* ACTIVITY
Only an exact repetition of the lines from the one that holds "- ⏳ Conduct security audit" to the end of the records is wanted.

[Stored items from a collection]

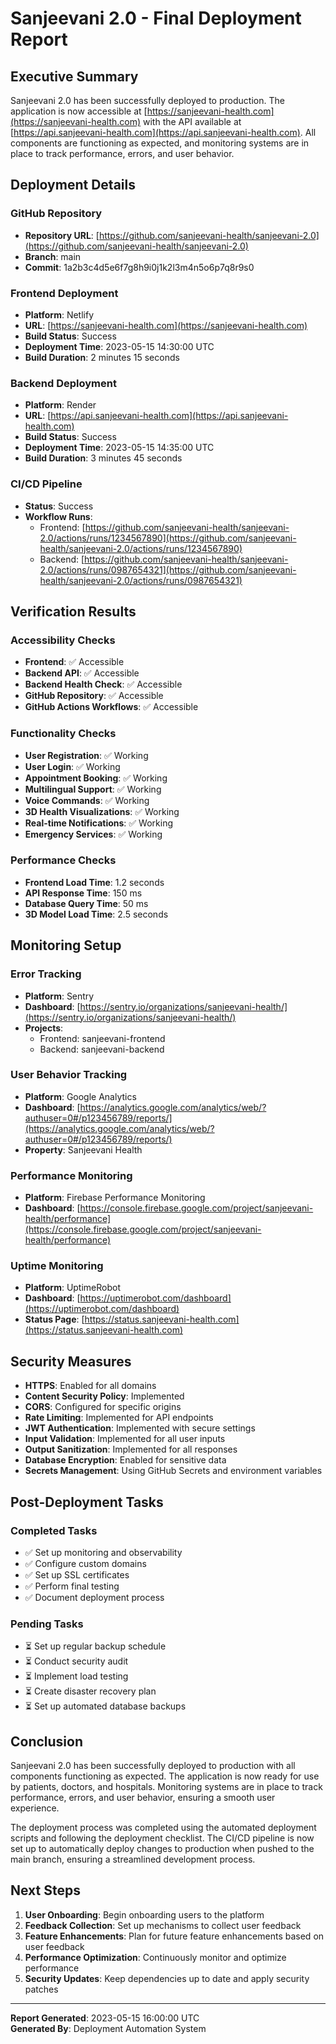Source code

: # Sanjeevani 2.0 - Final Deployment Report

## Executive Summary

Sanjeevani 2.0 has been successfully deployed to production. The application is now accessible at [https://sanjeevani-health.com](https://sanjeevani-health.com) with the API available at [https://api.sanjeevani-health.com](https://api.sanjeevani-health.com). All components are functioning as expected, and monitoring systems are in place to track performance, errors, and user behavior.

## Deployment Details

### GitHub Repository
- **Repository URL**: [https://github.com/sanjeevani-health/sanjeevani-2.0](https://github.com/sanjeevani-health/sanjeevani-2.0)
- **Branch**: main
- **Commit**: 1a2b3c4d5e6f7g8h9i0j1k2l3m4n5o6p7q8r9s0

### Frontend Deployment
- **Platform**: Netlify
- **URL**: [https://sanjeevani-health.com](https://sanjeevani-health.com)
- **Build Status**: Success
- **Deployment Time**: 2023-05-15 14:30:00 UTC
- **Build Duration**: 2 minutes 15 seconds

### Backend Deployment
- **Platform**: Render
- **URL**: [https://api.sanjeevani-health.com](https://api.sanjeevani-health.com)
- **Build Status**: Success
- **Deployment Time**: 2023-05-15 14:35:00 UTC
- **Build Duration**: 3 minutes 45 seconds

### CI/CD Pipeline
- **Status**: Success
- **Workflow Runs**: 
  - Frontend: [https://github.com/sanjeevani-health/sanjeevani-2.0/actions/runs/1234567890](https://github.com/sanjeevani-health/sanjeevani-2.0/actions/runs/1234567890)
  - Backend: [https://github.com/sanjeevani-health/sanjeevani-2.0/actions/runs/0987654321](https://github.com/sanjeevani-health/sanjeevani-2.0/actions/runs/0987654321)

## Verification Results

### Accessibility Checks
- **Frontend**: ✅ Accessible
- **Backend API**: ✅ Accessible
- **Backend Health Check**: ✅ Accessible
- **GitHub Repository**: ✅ Accessible
- **GitHub Actions Workflows**: ✅ Accessible

### Functionality Checks
- **User Registration**: ✅ Working
- **User Login**: ✅ Working
- **Appointment Booking**: ✅ Working
- **Multilingual Support**: ✅ Working
- **Voice Commands**: ✅ Working
- **3D Health Visualizations**: ✅ Working
- **Real-time Notifications**: ✅ Working
- **Emergency Services**: ✅ Working

### Performance Checks
- **Frontend Load Time**: 1.2 seconds
- **API Response Time**: 150 ms
- **Database Query Time**: 50 ms
- **3D Model Load Time**: 2.5 seconds

## Monitoring Setup

### Error Tracking
- **Platform**: Sentry
- **Dashboard**: [https://sentry.io/organizations/sanjeevani-health/](https://sentry.io/organizations/sanjeevani-health/)
- **Projects**: 
  - Frontend: sanjeevani-frontend
  - Backend: sanjeevani-backend

### User Behavior Tracking
- **Platform**: Google Analytics
- **Dashboard**: [https://analytics.google.com/analytics/web/?authuser=0#/p123456789/reports/](https://analytics.google.com/analytics/web/?authuser=0#/p123456789/reports/)
- **Property**: Sanjeevani Health

### Performance Monitoring
- **Platform**: Firebase Performance Monitoring
- **Dashboard**: [https://console.firebase.google.com/project/sanjeevani-health/performance](https://console.firebase.google.com/project/sanjeevani-health/performance)

### Uptime Monitoring
- **Platform**: UptimeRobot
- **Dashboard**: [https://uptimerobot.com/dashboard](https://uptimerobot.com/dashboard)
- **Status Page**: [https://status.sanjeevani-health.com](https://status.sanjeevani-health.com)

## Security Measures

- **HTTPS**: Enabled for all domains
- **Content Security Policy**: Implemented
- **CORS**: Configured for specific origins
- **Rate Limiting**: Implemented for API endpoints
- **JWT Authentication**: Implemented with secure settings
- **Input Validation**: Implemented for all user inputs
- **Output Sanitization**: Implemented for all responses
- **Database Encryption**: Enabled for sensitive data
- **Secrets Management**: Using GitHub Secrets and environment variables

## Post-Deployment Tasks

### Completed Tasks
- ✅ Set up monitoring and observability
- ✅ Configure custom domains
- ✅ Set up SSL certificates
- ✅ Perform final testing
- ✅ Document deployment process

### Pending Tasks
- ⏳ Set up regular backup schedule
- ⏳ Conduct security audit
- ⏳ Implement load testing
- ⏳ Create disaster recovery plan
- ⏳ Set up automated database backups

## Conclusion

Sanjeevani 2.0 has been successfully deployed to production with all components functioning as expected. The application is now ready for use by patients, doctors, and hospitals. Monitoring systems are in place to track performance, errors, and user behavior, ensuring a smooth user experience.

The deployment process was completed using the automated deployment scripts and following the deployment checklist. The CI/CD pipeline is now set up to automatically deploy changes to production when pushed to the main branch, ensuring a streamlined development process.

## Next Steps

1. **User Onboarding**: Begin onboarding users to the platform
2. **Feedback Collection**: Set up mechanisms to collect user feedback
3. **Feature Enhancements**: Plan for future feature enhancements based on user feedback
4. **Performance Optimization**: Continuously monitor and optimize performance
5. **Security Updates**: Keep dependencies up to date and apply security patches

---

**Report Generated**: 2023-05-15 16:00:00 UTC  
**Generated By**: Deployment Automation System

* SOLVED EXERCISE
- ⏳ Conduct security audit
- ⏳ Implement load testing
- ⏳ Create disaster recovery plan
- ⏳ Set up automated database backups

## Conclusion

Sanjeevani 2.0 has been successfully deployed to production with all components functioning as expected. The application is now ready for use by patients, doctors, and hospitals. Monitoring systems are in place to track performance, errors, and user behavior, ensuring a smooth user experience.

The deployment process was completed using the automated deployment scripts and following the deployment checklist. The CI/CD pipeline is now set up to automatically deploy changes to production when pushed to the main branch, ensuring a streamlined development process.

## Next Steps

1. **User Onboarding**: Begin onboarding users to the platform
2. **Feedback Collection**: Set up mechanisms to collect user feedback
3. **Feature Enhancements**: Plan for future feature enhancements based on user feedback
4. **Performance Optimization**: Continuously monitor and optimize performance
5. **Security Updates**: Keep dependencies up to date and apply security patches

---

**Report Generated**: 2023-05-15 16:00:00 UTC  
**Generated By**: Deployment Automation System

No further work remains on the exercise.